The European commission launched the €1.2bn (£950m) Human Brain Project (HBP) last year with the ambitious goal of turning the latest knowledge in neuroscience into a supercomputer simulation of the human brain. More than 80 European and international research institutions signed up to the 10-year project.
But it proved controversial from the start. Many researchers refused to join on the grounds that it was far too premature to attempt a simulation of the entire human brain in a computer. Now some claim the project is taking the wrong approach, wastes money and risks a backlash against neuroscience if it fails to deliver.
In an open letter to the European commission on Monday, more than 130 leaders of scientific groups around the world, including researchers at Oxford, Cambridge, Edinburgh and UCL, warn they will boycott the project and urge others to join them unless major changes are made to the initiative.
If you read Ian’s post and background material he cites, I think you will come away with the impression that all the concerns and charges are valid.
However, the question remains open whether a successful project was ever the goal of the EC? Or was there some other goal, such as funding particular people and groups, for which the project was a convenient vehicle?

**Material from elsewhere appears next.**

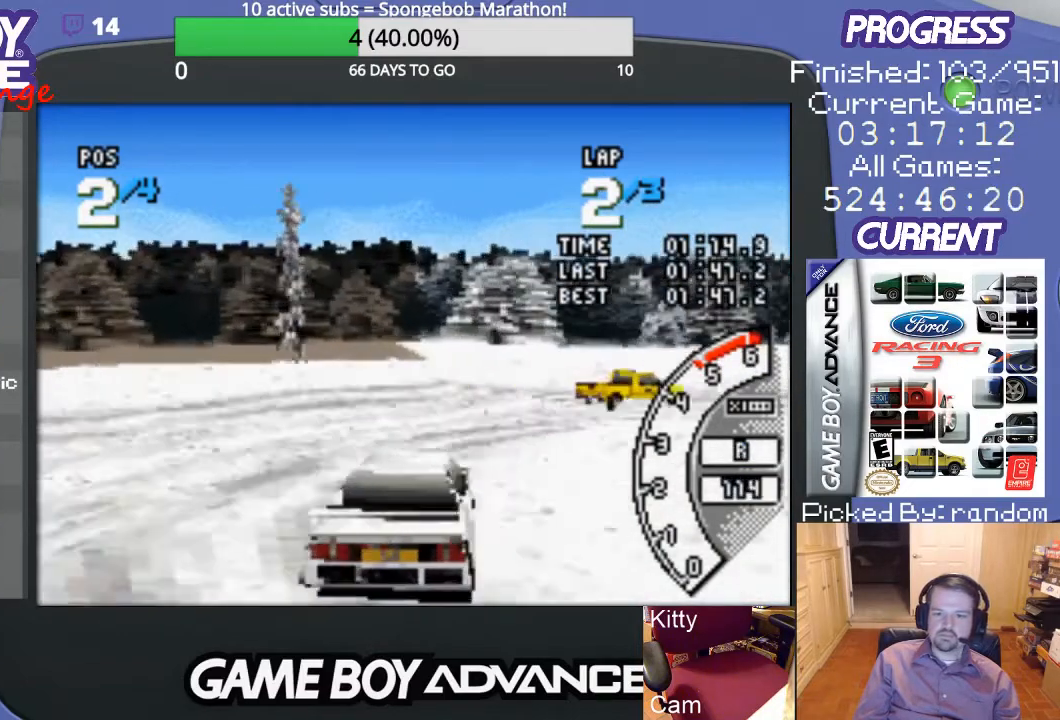
{"buttons": ["A", "DPAD_RIGHT"], "events": [[100, "B", "up"], [100, "DPAD_UP", "up"], [267, "A", "down"]]}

If the project succeeded, all well and good but ten years from now, there will have been a decade of other grants with as little chance of success so who would remember this one in particular?

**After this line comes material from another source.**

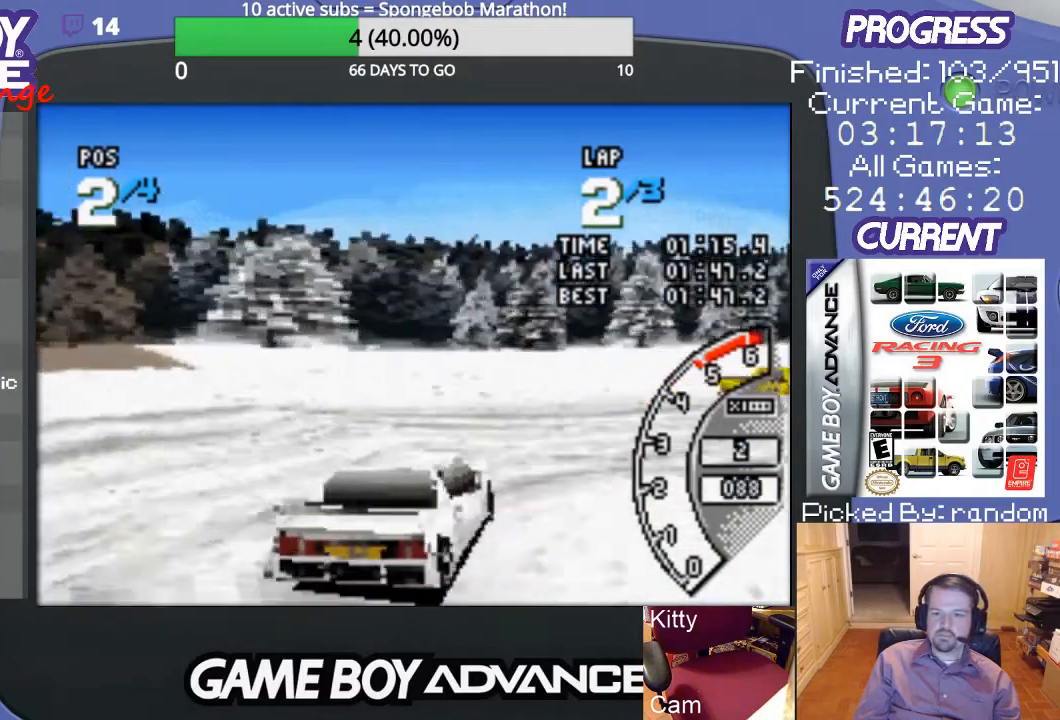
{"buttons": ["A", "DPAD_RIGHT"], "events": []}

I don’t mean to single out EC projects or even governmental projects for that criticism.
If you remember Moral mazes: the world of corporate managers by Robert Jackall, one of the lessons was that the goal of projects in a corporation isn’t improving the bottom line, success of the project, etc., but rather the allocation of project resources among competing groups.
As more evidence of that mentality, consider the laundry list of failed IT projects undertaken by the U.S. government. From the FBI’s Virtual Case Management System to the now famous and monitored by Green Peace “secret” melting NSA data storage facility in Utah.
The purpose of the melting NSA data center wasn’t to store data (important steps were skipped in the design stage) but to transfer funds to NSA contractors for building and then repairing the data center. Which may or may not actually go into actual use.
If there was actual intent to use the data center, where are the complaints about failure to follow the design? Use of sub-standard materials?
Both the EC Brain and the US Government need a new project strategy: Success isn’t defined by the appropriation and spending of funds. Success is defined by the end results of the project when compared to its original goals.
Imagine having a topic map that traced EC and US funded projects and compared results to original goals.
Anyone interested in a funding investigation that specifies who was paid, who approved, etc?
Unlike Google, the voters should never forget who obtained the benefit of their tax dollars with no appreciable return.